2. Gzip (.tar.gz) – Balanced and Universal
This is the “go-to” standard. If you need to compress quickly to send files to colleagues or for periodic backups, use the -z flag.
# Fast compression with gzip
tar -czvf data.tar.gz /data
Reality: A 1GB log file can be compressed to about 200MB in just 30 seconds. Gzip consumes very little CPU resources.
3. XZ (.tar.xz) – The Champion of Compression Ratios
When storage space is the top priority, xz (flag -J) is the number one choice. It is often used for packaging source code or long-term backups.
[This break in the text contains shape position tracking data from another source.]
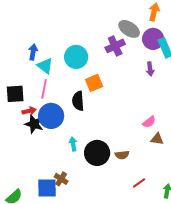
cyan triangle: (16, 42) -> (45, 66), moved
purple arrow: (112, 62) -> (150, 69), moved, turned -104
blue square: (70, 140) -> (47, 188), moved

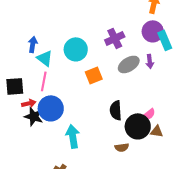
gray ellipse: (129, 29) -> (129, 64), moved, turned -65
black semicircle: (78, 101) -> (116, 110), moved
cyan arrow: (73, 144) -> (73, 136), size x1.6
black circle: (97, 153) -> (138, 126), moved

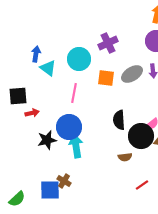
purple cross: (115, 38) -> (108, 43), moved
orange square: (94, 75) -> (106, 78), moved, turned 30
pink line: (44, 81) -> (74, 93), moved
blue circle: (51, 108) -> (69, 127), moved
black star: (34, 116) -> (47, 140), moved, turned -30

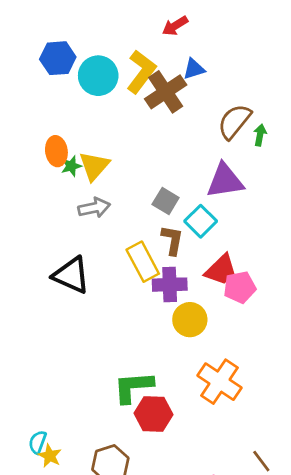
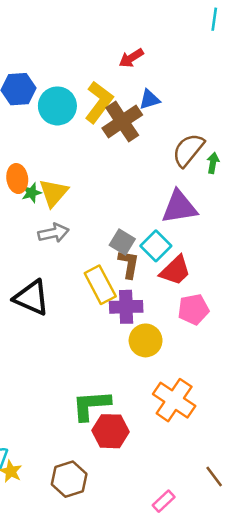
gray square: (166, 201) -> (122, 242), moved
red trapezoid: (221, 270) -> (175, 271), moved

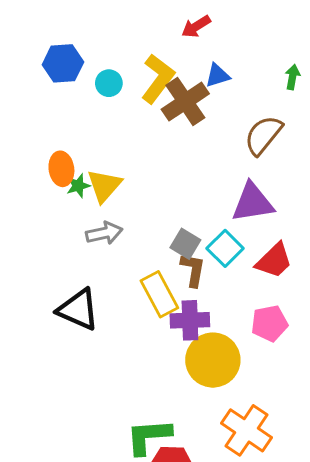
cyan circle: (57, 106) -> (109, 83), size x0.6
green arrow: (213, 163) -> (292, 77), moved
red trapezoid: (175, 271) -> (274, 261), moved
yellow circle: (146, 340) -> (213, 360), size x1.4

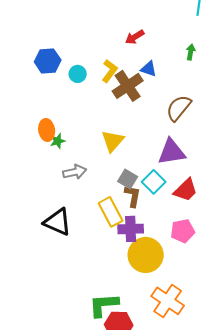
blue triangle: (217, 76) -> (149, 69), turned 36
green arrow: (292, 77) -> (191, 52), moved
yellow L-shape: (158, 79) -> (110, 71), size x0.7
yellow triangle: (104, 186) -> (113, 141), moved

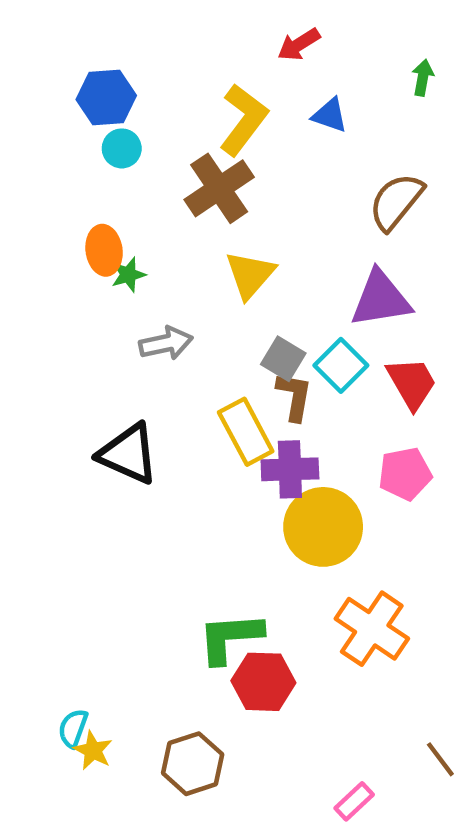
yellow L-shape: (110, 71) -> (243, 120), size x1.4
cyan circle: (78, 74) -> (122, 148), moved
brown cross: (128, 86) -> (219, 188), moved
red trapezoid: (186, 190) -> (412, 383), turned -76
tar -cJvf data.tar.xz /data
Warning: Don’t use xz on weak servers. To compress that same 1GB file mentioned above, xz might shrink it to 100MB, but it could take 5 minutes and consume all available RAM.
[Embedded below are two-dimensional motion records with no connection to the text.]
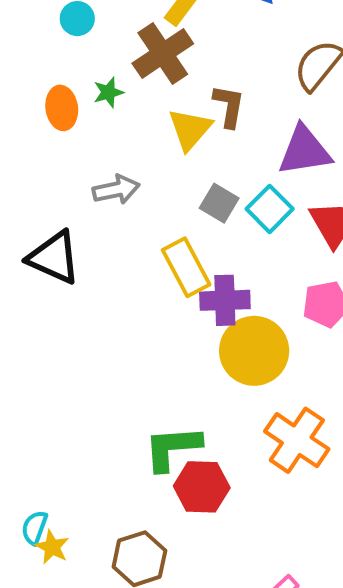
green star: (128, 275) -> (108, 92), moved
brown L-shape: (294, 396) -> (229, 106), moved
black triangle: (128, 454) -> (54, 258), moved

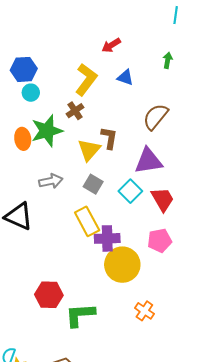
brown cross: (163, 54) -> (75, 111), size x0.6
green star: (108, 92) -> (47, 131), size x2.0
gray square: (219, 203) -> (93, 184), moved
orange cross: (297, 440) -> (144, 311), size x0.6
red hexagon: (202, 487) -> (49, 295), moved

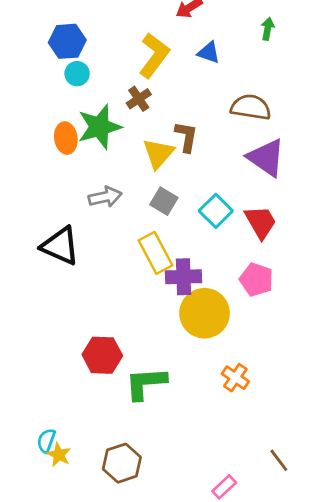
brown semicircle: (156, 117) -> (251, 107), turned 60
purple triangle: (148, 161) -> (266, 158), moved, turned 44
pink pentagon: (160, 240) -> (256, 280), turned 30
4. Zstd (.tar.zstd) – The Modern Star
Zstandard is my preferred tool these days. It is extremely flexible, allowing for custom compression levels and supporting multi-core CPUs.
# Compress with zstd
tar --zstd -cvf data.tar.zst /data
The main selling point of zstd is its extremely fast decompression speed, almost equivalent to reading an uncompressed file.
Real-world Performance Comparison
Here is a comparison table based on my practical system administration experience:
| Format | Speed | Compression Ratio | Use Case |
|---|---|---|---|
| Gzip | Fast | Fair (5:1) | Daily backups, web servers. |
| XZ | Very slow | Best (10:1) | Long-term archiving. |
| Zstd | Very fast | Good (7:1) | Big data, Databases, Real-time. |
Tips for Monitoring Progress with Large Files
The tar command does not show a progress bar by default. When compressing files hundreds of GBs in size, you won’t know when it will finish. Use pv (Pipe Viewer) to solve this:
# Install pv and compress with a progress bar
tar -cf - /path/to/data | pv -s $(du -sb /path/to/data | awk '{print $1}') | gzip > data.tar.gz
At this point, the screen will clearly display the speed (MB/s) and estimated completion time. Very professional!
Conclusion: Which One Should You Choose?
Each tool has its own strengths depending on your server resources:
- Need speed on a weak server: Choose
gzip. - Want maximum space savings:
xzis the champion. - Modern server with many CPU cores: You should definitely use
zstd.
I hope this article helps you feel more confident when choosing a file compression method. Don’t forget to test in a staging environment before performing heavy tasks on production!